_EXERCISE:_ Please copy the stretch of records from the line containing "What is the difference" through the line containing "What is the label" word for word, leaving out the pictures.

_AVAILABLE DATA:_
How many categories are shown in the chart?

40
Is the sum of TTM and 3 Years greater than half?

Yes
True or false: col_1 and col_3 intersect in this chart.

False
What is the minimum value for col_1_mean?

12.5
--
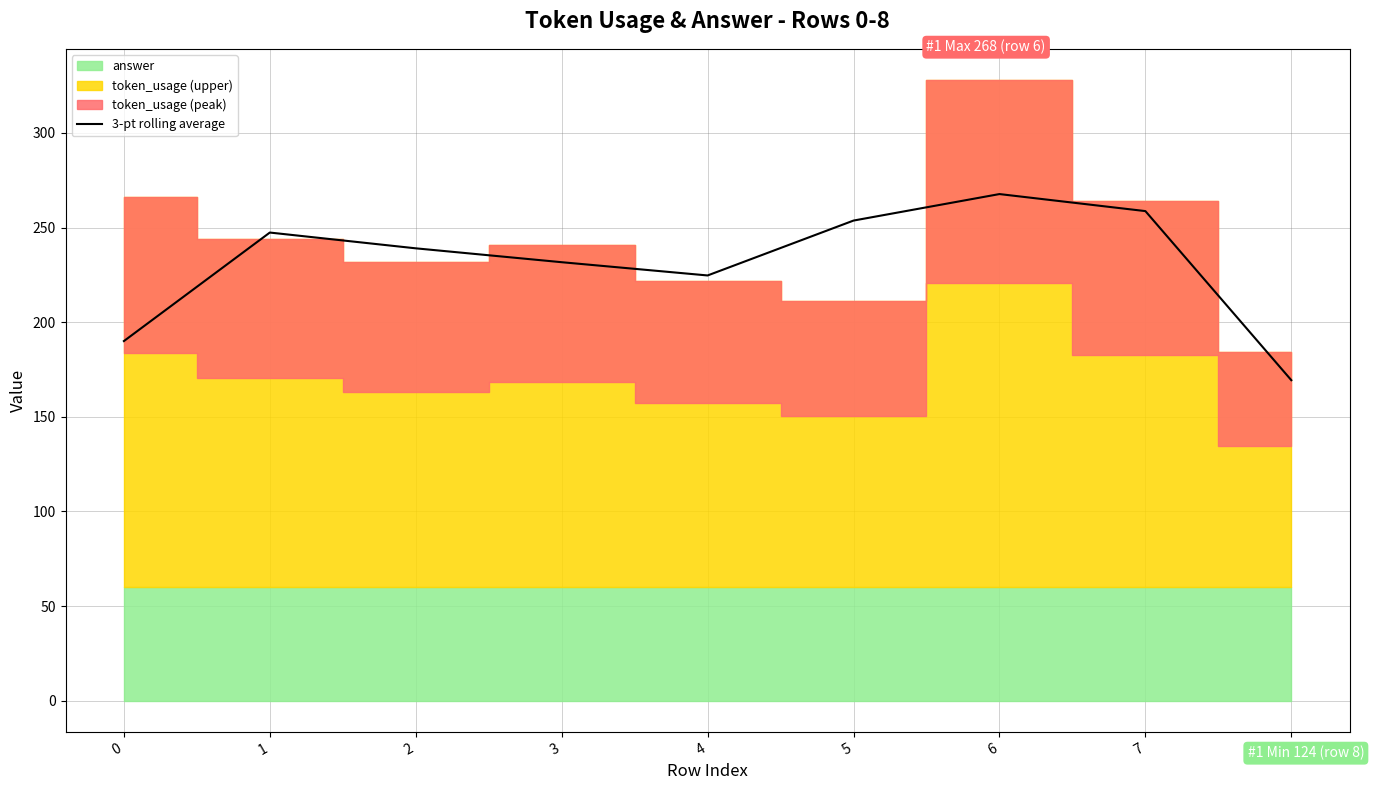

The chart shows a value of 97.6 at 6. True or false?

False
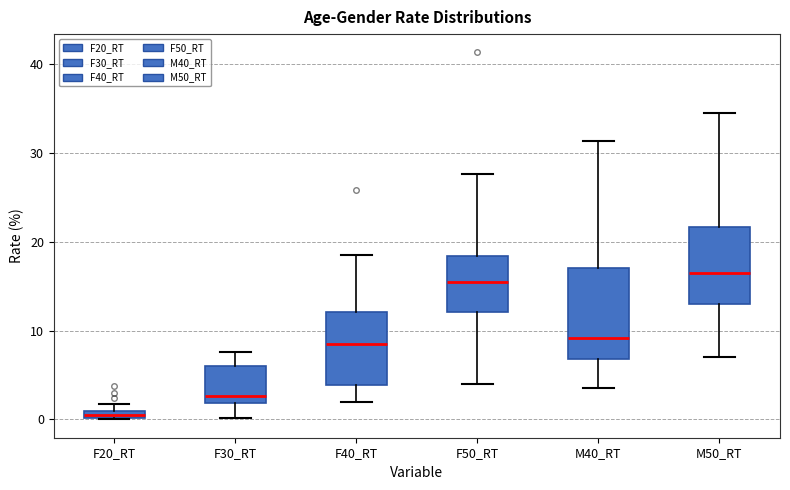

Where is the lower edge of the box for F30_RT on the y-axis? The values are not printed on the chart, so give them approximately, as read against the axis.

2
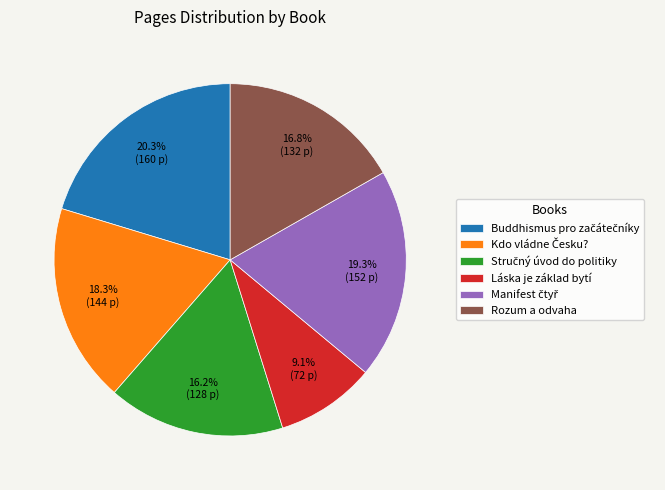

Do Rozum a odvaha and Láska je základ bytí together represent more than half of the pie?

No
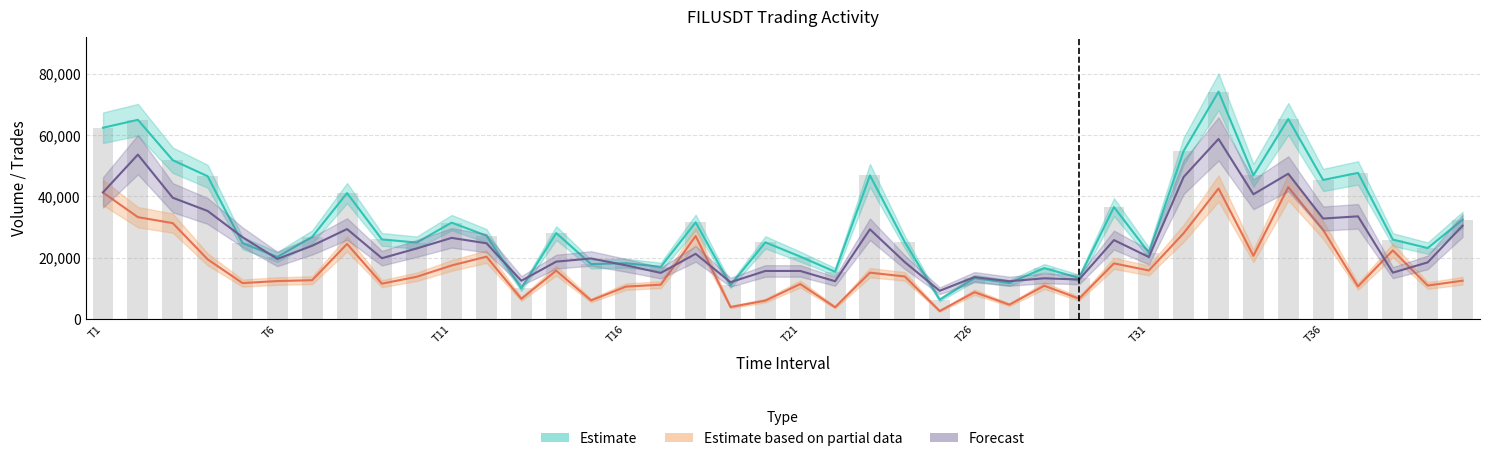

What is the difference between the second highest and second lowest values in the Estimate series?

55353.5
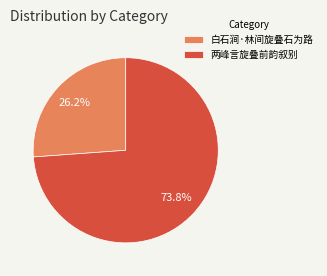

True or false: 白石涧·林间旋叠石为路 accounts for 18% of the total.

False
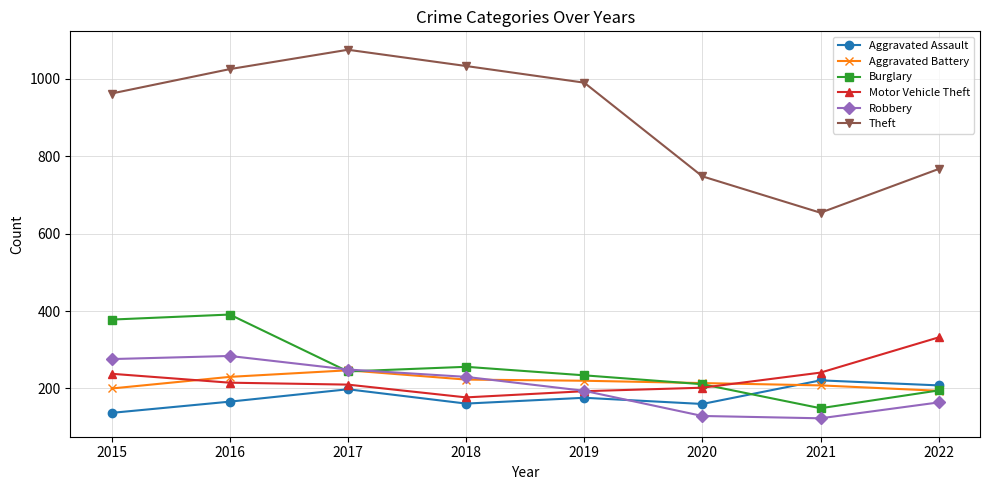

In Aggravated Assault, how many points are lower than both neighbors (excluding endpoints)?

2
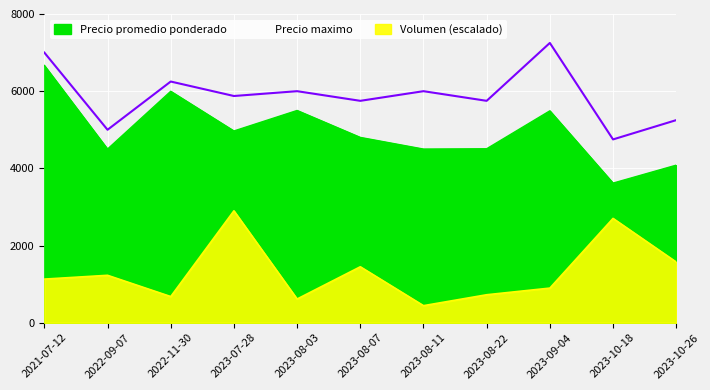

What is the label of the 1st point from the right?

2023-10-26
--
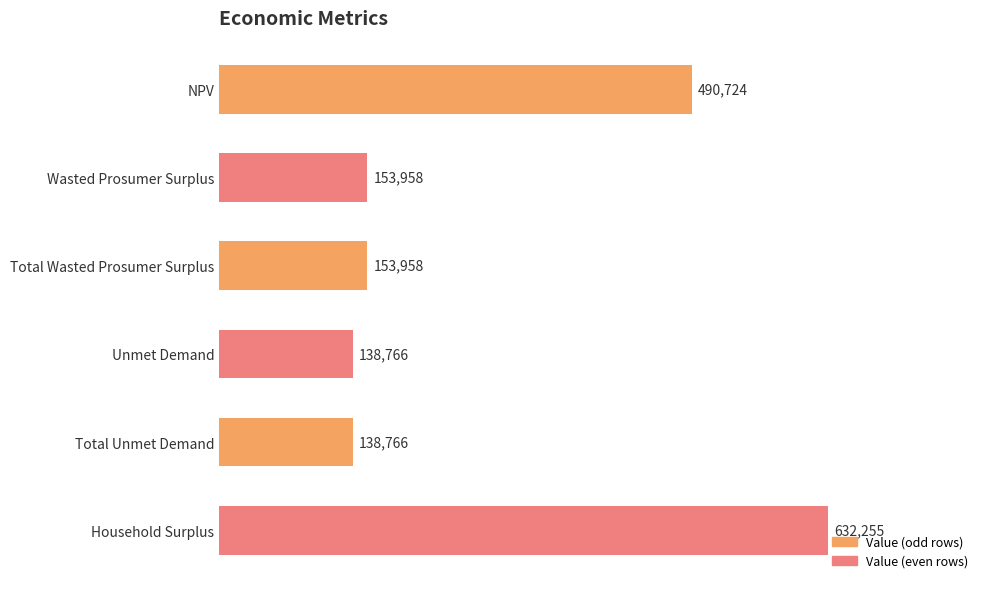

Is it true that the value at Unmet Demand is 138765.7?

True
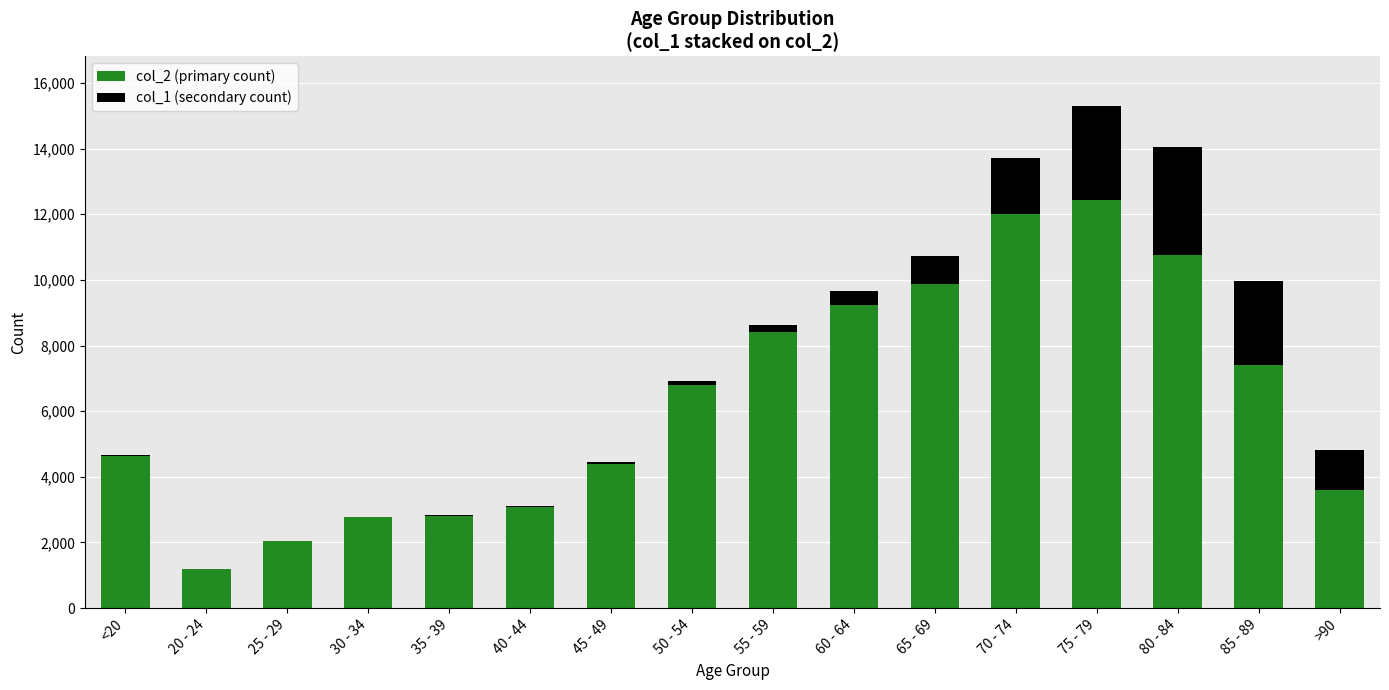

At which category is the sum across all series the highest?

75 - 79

_SOLVED PROBLEM:_
What is the difference between the second highest and second lowest values in the Estimate series?

55353.5

True or false: 白石涧·林间旋叠石为路 accounts for 18% of the total.

False

In Aggravated Assault, how many points are lower than both neighbors (excluding endpoints)?

2

What is the label of the 1st point from the right?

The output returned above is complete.